━━━━━ Dataset records ━━━━━

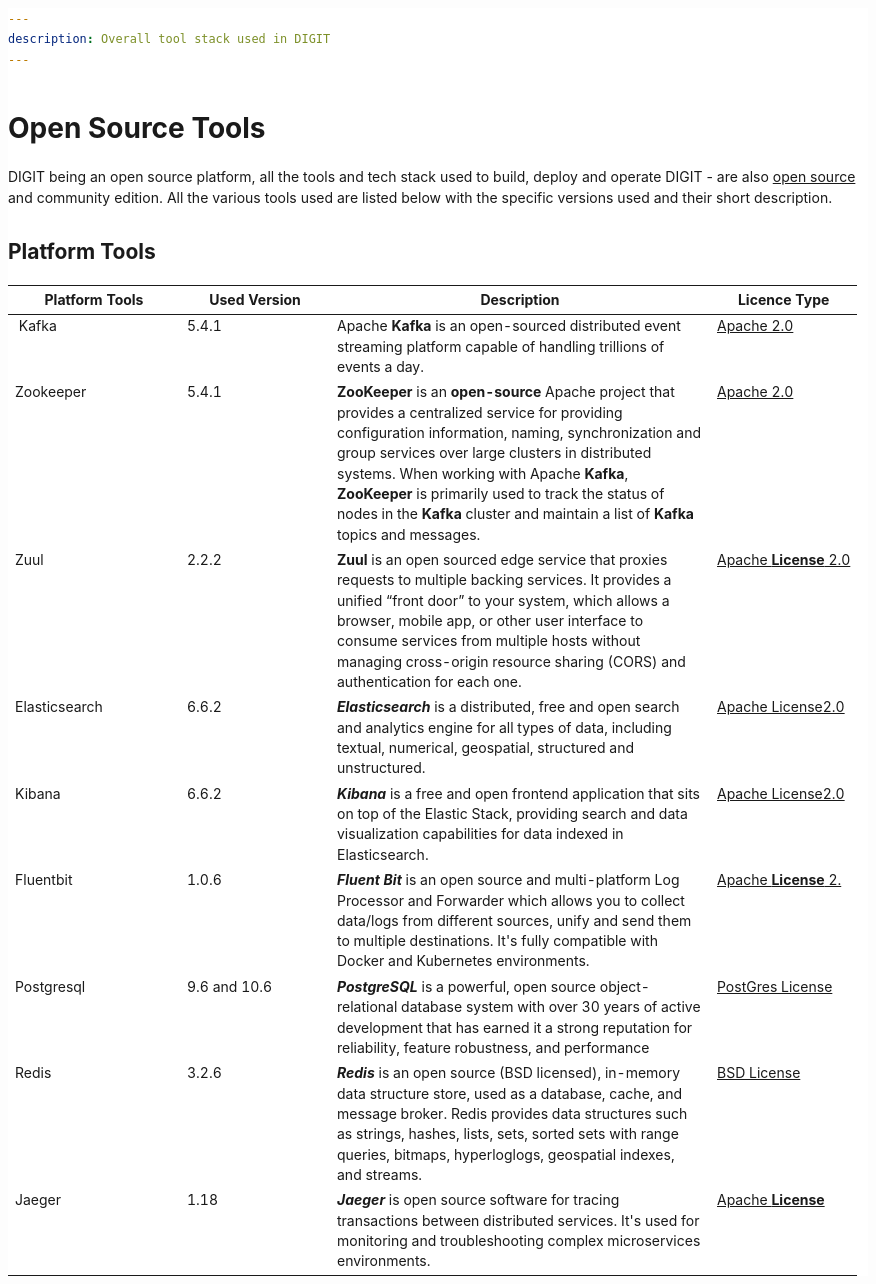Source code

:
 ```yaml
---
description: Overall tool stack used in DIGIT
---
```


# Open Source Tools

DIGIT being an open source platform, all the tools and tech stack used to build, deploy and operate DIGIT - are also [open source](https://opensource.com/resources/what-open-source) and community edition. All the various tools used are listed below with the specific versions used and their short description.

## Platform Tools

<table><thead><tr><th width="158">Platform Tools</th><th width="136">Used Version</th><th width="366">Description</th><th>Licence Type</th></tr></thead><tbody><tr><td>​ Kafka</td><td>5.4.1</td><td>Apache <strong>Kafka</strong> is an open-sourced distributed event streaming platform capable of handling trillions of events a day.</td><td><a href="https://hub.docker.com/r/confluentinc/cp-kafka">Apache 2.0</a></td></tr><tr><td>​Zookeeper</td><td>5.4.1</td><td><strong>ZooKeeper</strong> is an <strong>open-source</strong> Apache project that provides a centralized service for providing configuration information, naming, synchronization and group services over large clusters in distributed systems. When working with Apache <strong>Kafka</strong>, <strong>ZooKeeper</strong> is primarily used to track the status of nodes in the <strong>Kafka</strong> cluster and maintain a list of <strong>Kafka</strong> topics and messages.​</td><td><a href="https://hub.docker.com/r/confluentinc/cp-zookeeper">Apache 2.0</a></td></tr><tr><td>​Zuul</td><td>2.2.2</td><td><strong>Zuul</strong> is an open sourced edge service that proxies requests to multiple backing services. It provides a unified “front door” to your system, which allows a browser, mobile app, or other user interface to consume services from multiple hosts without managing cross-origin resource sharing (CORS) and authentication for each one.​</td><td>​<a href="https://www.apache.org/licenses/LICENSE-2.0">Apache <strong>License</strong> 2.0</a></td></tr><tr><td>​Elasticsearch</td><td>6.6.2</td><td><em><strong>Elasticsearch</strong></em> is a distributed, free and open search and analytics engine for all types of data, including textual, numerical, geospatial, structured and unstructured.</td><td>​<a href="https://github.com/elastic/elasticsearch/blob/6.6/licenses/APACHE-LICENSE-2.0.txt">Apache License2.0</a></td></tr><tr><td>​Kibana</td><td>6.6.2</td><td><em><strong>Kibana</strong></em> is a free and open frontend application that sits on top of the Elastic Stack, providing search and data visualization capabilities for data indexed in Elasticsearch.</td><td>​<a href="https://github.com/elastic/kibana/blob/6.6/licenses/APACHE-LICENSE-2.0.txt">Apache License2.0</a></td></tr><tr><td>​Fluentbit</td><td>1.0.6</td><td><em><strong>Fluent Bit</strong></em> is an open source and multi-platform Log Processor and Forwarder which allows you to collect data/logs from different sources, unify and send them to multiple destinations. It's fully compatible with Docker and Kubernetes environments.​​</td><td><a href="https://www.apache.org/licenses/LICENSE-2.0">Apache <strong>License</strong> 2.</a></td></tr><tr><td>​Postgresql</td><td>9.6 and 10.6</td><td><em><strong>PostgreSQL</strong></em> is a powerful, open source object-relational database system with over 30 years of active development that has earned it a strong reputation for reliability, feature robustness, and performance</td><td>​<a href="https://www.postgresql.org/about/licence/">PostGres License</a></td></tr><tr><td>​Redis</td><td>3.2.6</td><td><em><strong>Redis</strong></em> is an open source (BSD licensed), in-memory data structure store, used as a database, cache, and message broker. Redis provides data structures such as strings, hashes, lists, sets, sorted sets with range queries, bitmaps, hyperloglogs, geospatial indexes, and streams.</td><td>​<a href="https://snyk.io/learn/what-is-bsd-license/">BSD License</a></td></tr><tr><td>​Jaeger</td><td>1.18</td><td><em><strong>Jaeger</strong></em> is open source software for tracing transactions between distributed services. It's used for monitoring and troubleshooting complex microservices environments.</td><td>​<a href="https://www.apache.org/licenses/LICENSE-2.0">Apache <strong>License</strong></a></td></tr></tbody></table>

━━━━━

Skipping every picture, reproduce the records word for word.

Answer for the task
Source code

:
 ```yaml
---
description: Overall tool stack used in DIGIT
---
```


# Open Source Tools

DIGIT being an open source platform, all the tools and tech stack used to build, deploy and operate DIGIT - are also [open source](https://opensource.com/resources/what-open-source) and community edition. All the various tools used are listed below with the specific versions used and their short description.

## Platform Tools

<table><thead><tr><th width="158">Platform Tools</th><th width="136">Used Version</th><th width="366">Description</th><th>Licence Type</th></tr></thead><tbody><tr><td>​ Kafka</td><td>5.4.1</td><td>Apache <strong>Kafka</strong> is an open-sourced distributed event streaming platform capable of handling trillions of events a day.</td><td><a href="https://hub.docker.com/r/confluentinc/cp-kafka">Apache 2.0</a></td></tr><tr><td>​Zookeeper</td><td>5.4.1</td><td><strong>ZooKeeper</strong> is an <strong>open-source</strong> Apache project that provides a centralized service for providing configuration information, naming, synchronization and group services over large clusters in distributed systems. When working with Apache <strong>Kafka</strong>, <strong>ZooKeeper</strong> is primarily used to track the status of nodes in the <strong>Kafka</strong> cluster and maintain a list of <strong>Kafka</strong> topics and messages.​</td><td><a href="https://hub.docker.com/r/confluentinc/cp-zookeeper">Apache 2.0</a></td></tr><tr><td>​Zuul</td><td>2.2.2</td><td><strong>Zuul</strong> is an open sourced edge service that proxies requests to multiple backing services. It provides a unified “front door” to your system, which allows a browser, mobile app, or other user interface to consume services from multiple hosts without managing cross-origin resource sharing (CORS) and authentication for each one.​</td><td>​<a href="https://www.apache.org/licenses/LICENSE-2.0">Apache <strong>License</strong> 2.0</a></td></tr><tr><td>​Elasticsearch</td><td>6.6.2</td><td><em><strong>Elasticsearch</strong></em> is a distributed, free and open search and analytics engine for all types of data, including textual, numerical, geospatial, structured and unstructured.</td><td>​<a href="https://github.com/elastic/elasticsearch/blob/6.6/licenses/APACHE-LICENSE-2.0.txt">Apache License2.0</a></td></tr><tr><td>​Kibana</td><td>6.6.2</td><td><em><strong>Kibana</strong></em> is a free and open frontend application that sits on top of the Elastic Stack, providing search and data visualization capabilities for data indexed in Elasticsearch.</td><td>​<a href="https://github.com/elastic/kibana/blob/6.6/licenses/APACHE-LICENSE-2.0.txt">Apache License2.0</a></td></tr><tr><td>​Fluentbit</td><td>1.0.6</td><td><em><strong>Fluent Bit</strong></em> is an open source and multi-platform Log Processor and Forwarder which allows you to collect data/logs from different sources, unify and send them to multiple destinations. It's fully compatible with Docker and Kubernetes environments.​​</td><td><a href="https://www.apache.org/licenses/LICENSE-2.0">Apache <strong>License</strong> 2.</a></td></tr><tr><td>​Postgresql</td><td>9.6 and 10.6</td><td><em><strong>PostgreSQL</strong></em> is a powerful, open source object-relational database system with over 30 years of active development that has earned it a strong reputation for reliability, feature robustness, and performance</td><td>​<a href="https://www.postgresql.org/about/licence/">PostGres License</a></td></tr><tr><td>​Redis</td><td>3.2.6</td><td><em><strong>Redis</strong></em> is an open source (BSD licensed), in-memory data structure store, used as a database, cache, and message broker. Redis provides data structures such as strings, hashes, lists, sets, sorted sets with range queries, bitmaps, hyperloglogs, geospatial indexes, and streams.</td><td>​<a href="https://snyk.io/learn/what-is-bsd-license/">BSD License</a></td></tr><tr><td>​Jaeger</td><td>1.18</td><td><em><strong>Jaeger</strong></em> is open source software for tracing transactions between distributed services. It's used for monitoring and troubleshooting complex microservices environments.</td><td>​<a href="https://www.apache.org/licenses/LICENSE-2.0">Apache <strong>License</strong></a></td></tr></tbody></table>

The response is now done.